TASK ITEM:
Wherever the word "Optimisation" appears in a line below, that line counts; report the total number of such lines only.

Stored data entries
%%

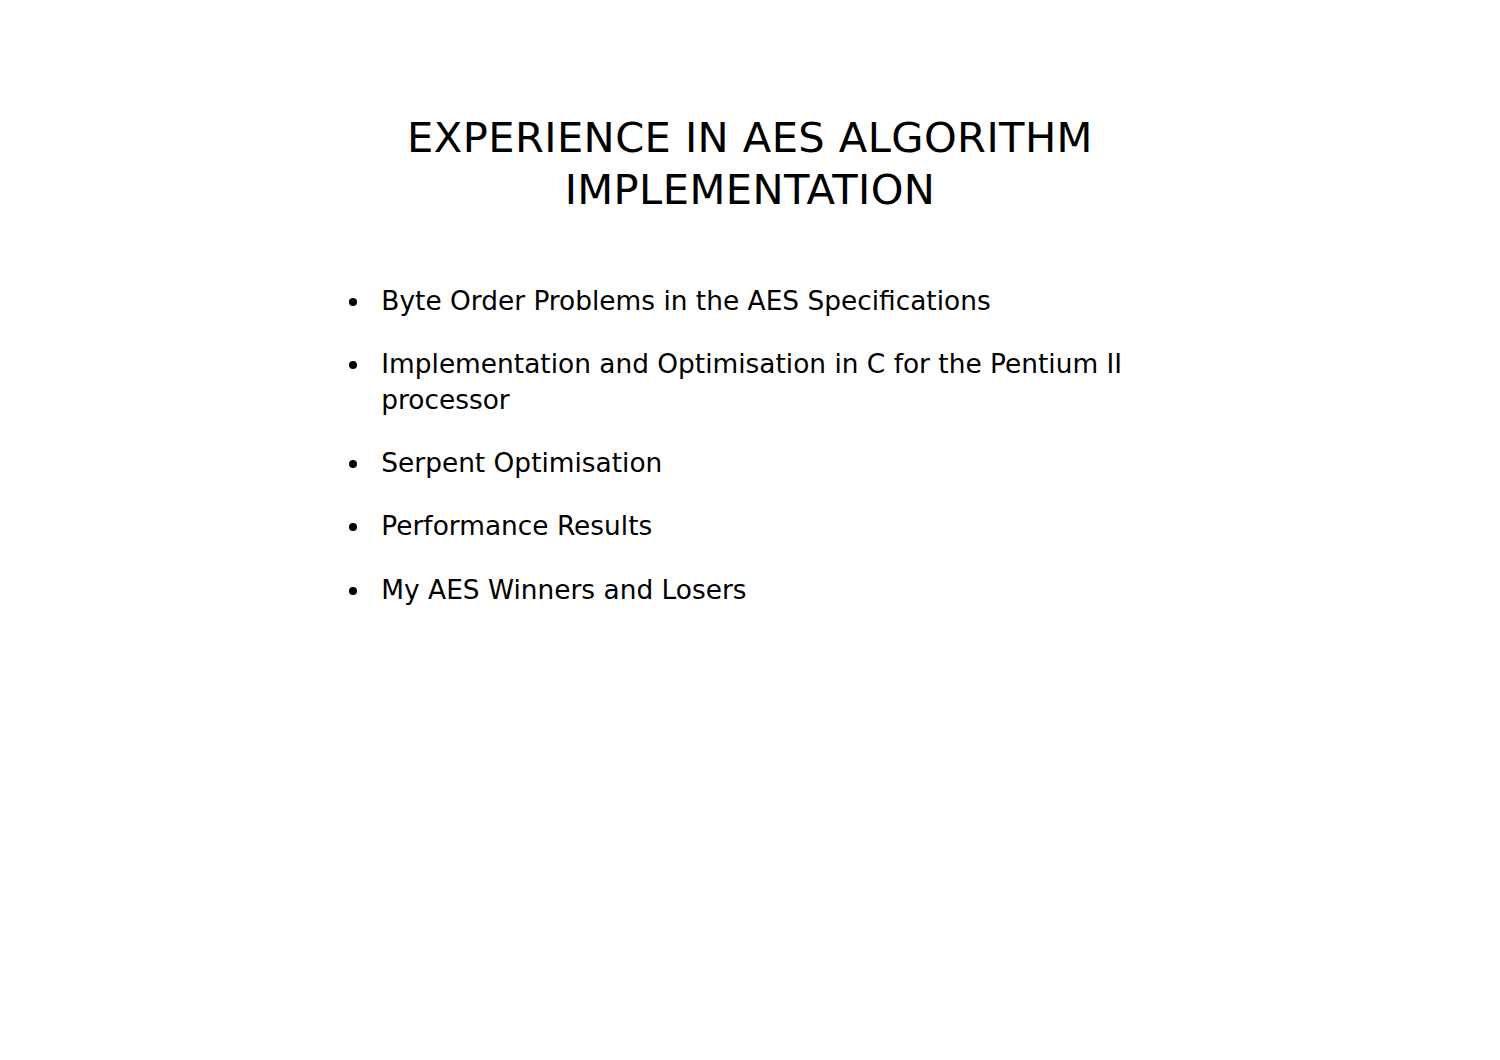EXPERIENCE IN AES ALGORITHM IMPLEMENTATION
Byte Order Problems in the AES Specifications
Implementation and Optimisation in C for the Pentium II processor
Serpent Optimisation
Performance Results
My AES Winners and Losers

%%
%%

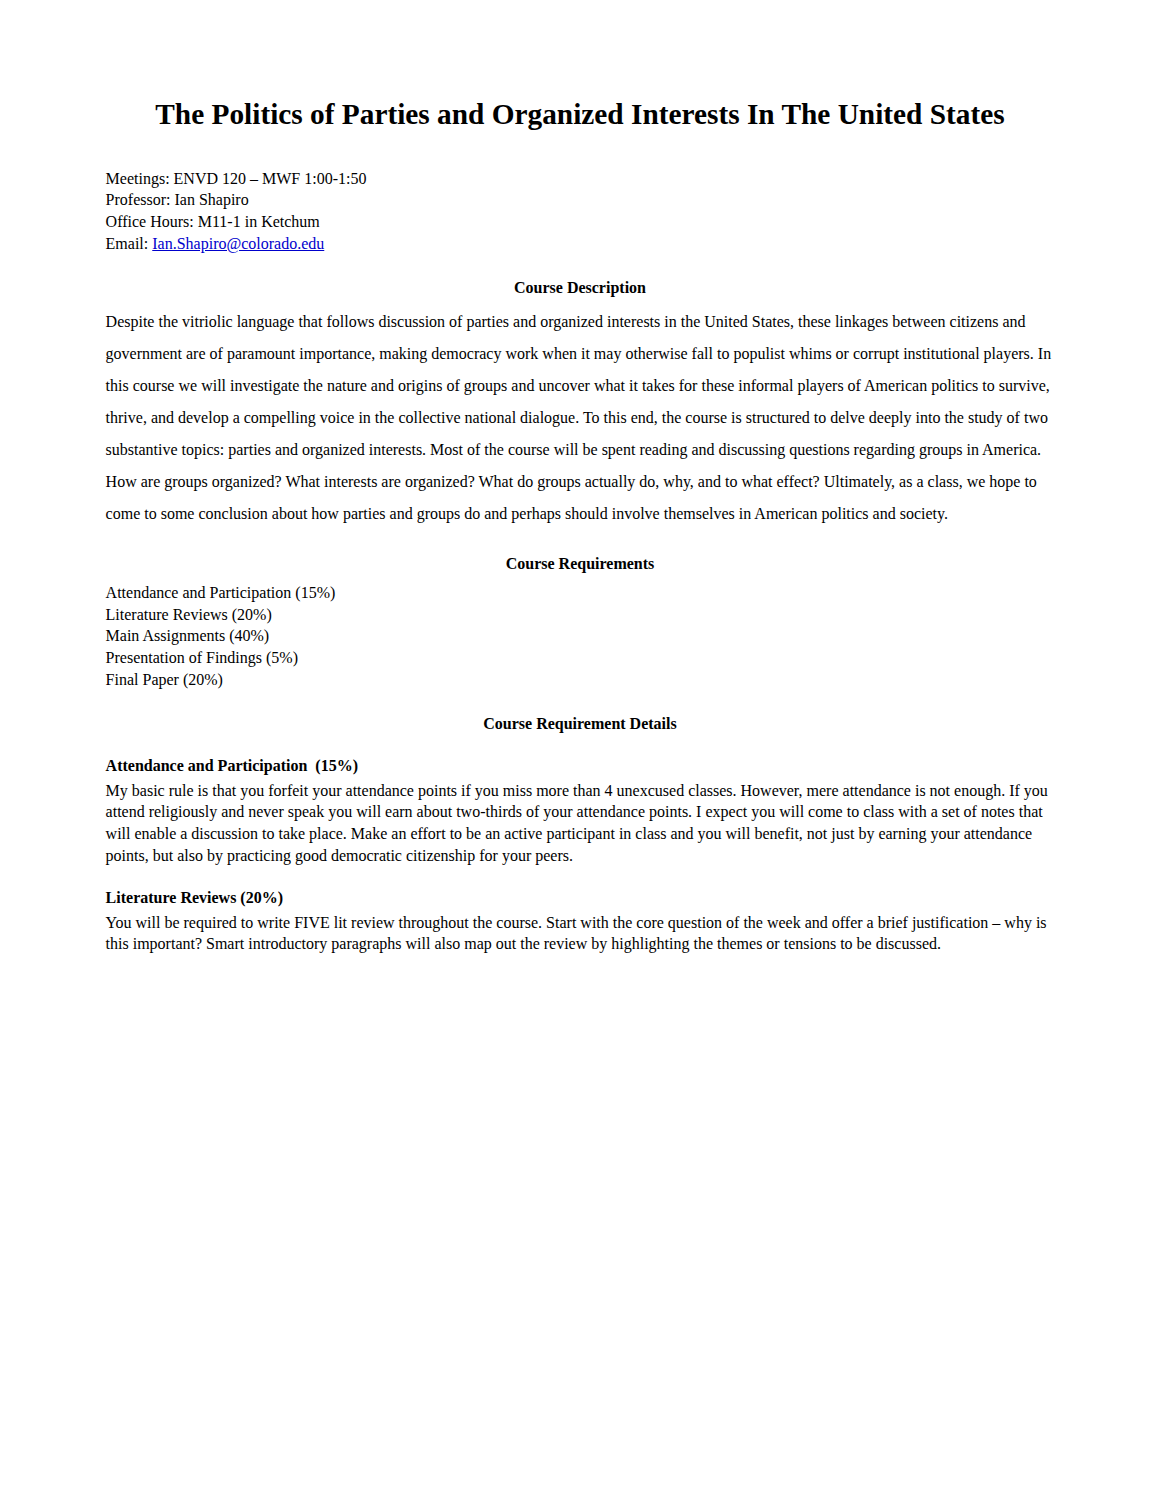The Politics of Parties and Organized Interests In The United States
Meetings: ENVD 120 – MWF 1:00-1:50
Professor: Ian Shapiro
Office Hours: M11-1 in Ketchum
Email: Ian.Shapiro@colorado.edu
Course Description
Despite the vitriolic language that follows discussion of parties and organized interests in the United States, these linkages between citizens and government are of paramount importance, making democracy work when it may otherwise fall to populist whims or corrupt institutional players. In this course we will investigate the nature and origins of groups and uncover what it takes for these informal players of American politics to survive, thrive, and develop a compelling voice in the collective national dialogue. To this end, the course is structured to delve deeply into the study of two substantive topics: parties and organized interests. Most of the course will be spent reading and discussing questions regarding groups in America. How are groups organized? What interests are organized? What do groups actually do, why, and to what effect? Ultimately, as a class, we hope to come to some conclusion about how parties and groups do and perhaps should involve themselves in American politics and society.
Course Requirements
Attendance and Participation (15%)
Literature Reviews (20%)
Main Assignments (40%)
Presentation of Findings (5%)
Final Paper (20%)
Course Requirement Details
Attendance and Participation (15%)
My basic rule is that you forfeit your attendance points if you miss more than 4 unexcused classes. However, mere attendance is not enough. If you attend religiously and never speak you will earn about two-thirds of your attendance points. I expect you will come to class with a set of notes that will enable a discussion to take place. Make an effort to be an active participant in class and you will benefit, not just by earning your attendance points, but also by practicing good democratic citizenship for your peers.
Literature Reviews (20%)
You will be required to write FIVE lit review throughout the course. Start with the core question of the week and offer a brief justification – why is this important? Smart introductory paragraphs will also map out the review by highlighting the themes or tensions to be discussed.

%%

WRITTEN ANSWER:
2